··· TEXT PROVIDED

US Crest

Referee Week In Review

Week 10 – ending June 1, 2008


In week 10, two referees received their first MLS assignments.  Their debut is an indicator of the progress that continues to be made in the development of professional referees.  Both referees began their trek to the top at the youth level and they have paid their dues as they have climbed through the amateur ranks to PDL and USL games.  Both officials performed well and are focused on continuing to refine their skills to continue their progression at the professional level.

Unfortunately, there were several instances of violent conduct this past week as well as instances of other forms of misconduct that ruin the entertainment value of the game and deny spectators the beauty of attacking and creative soccer.  As a consequence, this week will focus on the negative aspects of play and provide officials with ways to identify and deal with tactics that destroy the enjoyment of the game.

Additionally, last week the issue of persistent infringement of the Laws was broached and referees were asked to take a more focused view of the practice of one player exerting too much negative influence on the game and players being the target of persistent fouling by opponents.  Work in this area needs continued focus to ensure attractive soccer is promoted.

  • On the web page, you can listen to weekly podcasts highlighting the main issues from the “Referee Week in Review” document.  On the homepage, look mid page for the tab that says “Podcasts.”


Surpassing the Intensity of the Game

Referees were asked to ensure the intensity of their performances exceeded that of the game and the teams while ensuring that they did not get complacent and relaxed as the game progressed.  Week 10 resulted in varying degrees of success.  Some officiating teams were able to “feel” the intensity level of the game and the players and modify their game plans accordingly thereby ensuring they were one step ahead of the players and prepared for the unexpected. 

On the other hand, some performances lacked a proactive approach and the consequence was a game(s) marred by violence and destructive soccer.  In order to avoid destructive soccer, referees must work to identify the real-time warning signs associated with changes in the temperature of the game and then make changes to their personal strategy/tactics as the game plays out.  This is an proactive approach vs. a reactive approach to game management.

Some of the warning signs that the intensity level of the game is changing are:

  • Score of the game

When one team is down a goal, the intensity will pick up to as a team pushes to equalized.

  • Numerical advantage

If a team has the man advantage, they will see the opportunity as a way to break down the opposition and go forward at a faster pace.

  • The team playing a man down

The team playing short handed, may choose to “pack it in” with the hopes of playing a quick counter to the lone striker up top.

  • Equalizing goal

A team has just scored the equalizing goal and they have the momentum to win the game.  Normally, this is after the goal has been scored late in the match and little time is left.  The defending team, on the other hand, may decide to play defensive and therefore the team that just equalized will have more assertive play in their attacking third.


Mass Confrontation

Unfortunately, mass confrontation is on the rise at all levels of the game.   But, what is it?  As defined in U.S. Soccer’s March 14, 2003 position paper, “Mass Confrontation,” (click here to review in more detail) it is:

“The concerted actions of three or more players from the same team who are disputing a decision while surrounding the referee or hindering or forcing movement by the referee.”

······

*REQUEST A:*
Transcribe the passage of the referee review starting with "Surpassing the Intensity" and going on through "for the unexpected.".
*REQUEST B:*
According to the referee review, why does this week's report concentrate on the negative aspects of play? Answer in one to three sentences.
The records that follow come from a different source than the referee review.

··· LISTING

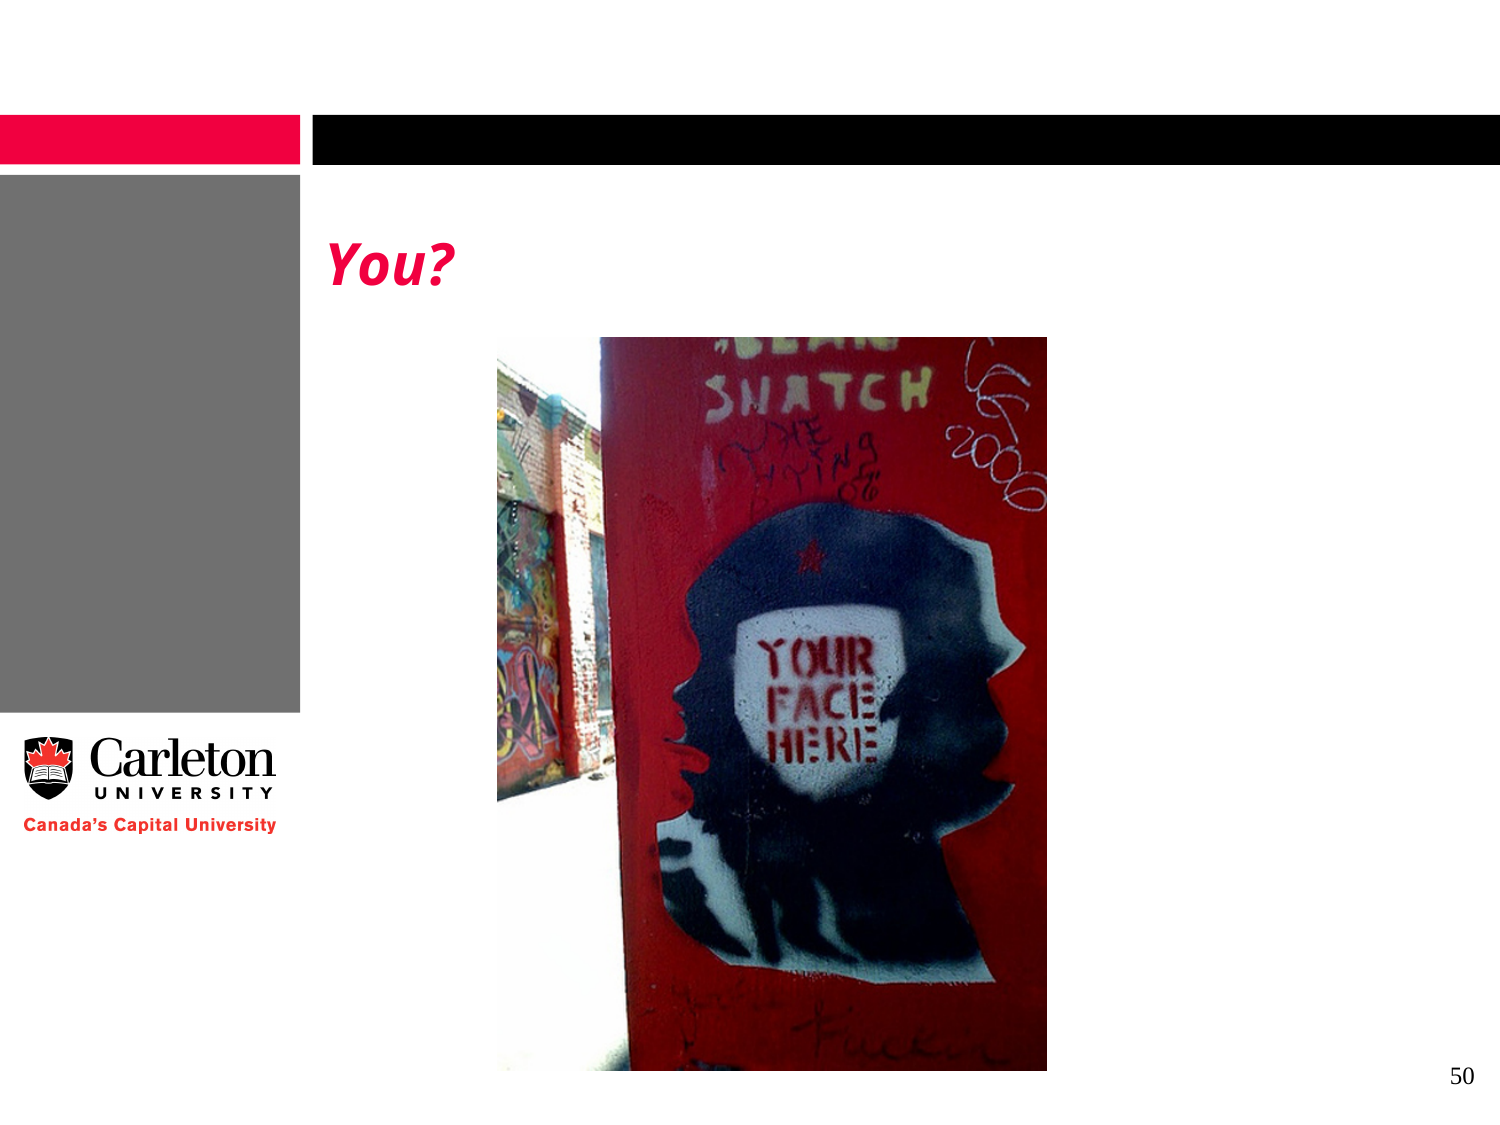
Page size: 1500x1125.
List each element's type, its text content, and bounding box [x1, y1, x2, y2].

picture [24, 737, 276, 834]
picture [497, 337, 1047, 1071]
title You? [324, 194, 1450, 331]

······

*PROBLEM SOLUTION A:*
Surpassing the Intensity of the Game

Referees were asked to ensure the intensity of their performances exceeded that of the game and the teams while ensuring that they did not get complacent and relaxed as the game progressed.  Week 10 resulted in varying degrees of success.  Some officiating teams were able to “feel” the intensity level of the game and the players and modify their game plans accordingly thereby ensuring they were one step ahead of the players and prepared for the unexpected.

*PROBLEM SOLUTION B:*
The past week saw several instances of violent conduct and other forms of misconduct. These ruin the entertainment value of the game and deny spectators the beauty of attacking and creative soccer. The report therefore focuses on helping officials identify and deal with tactics that destroy the enjoyment of the game.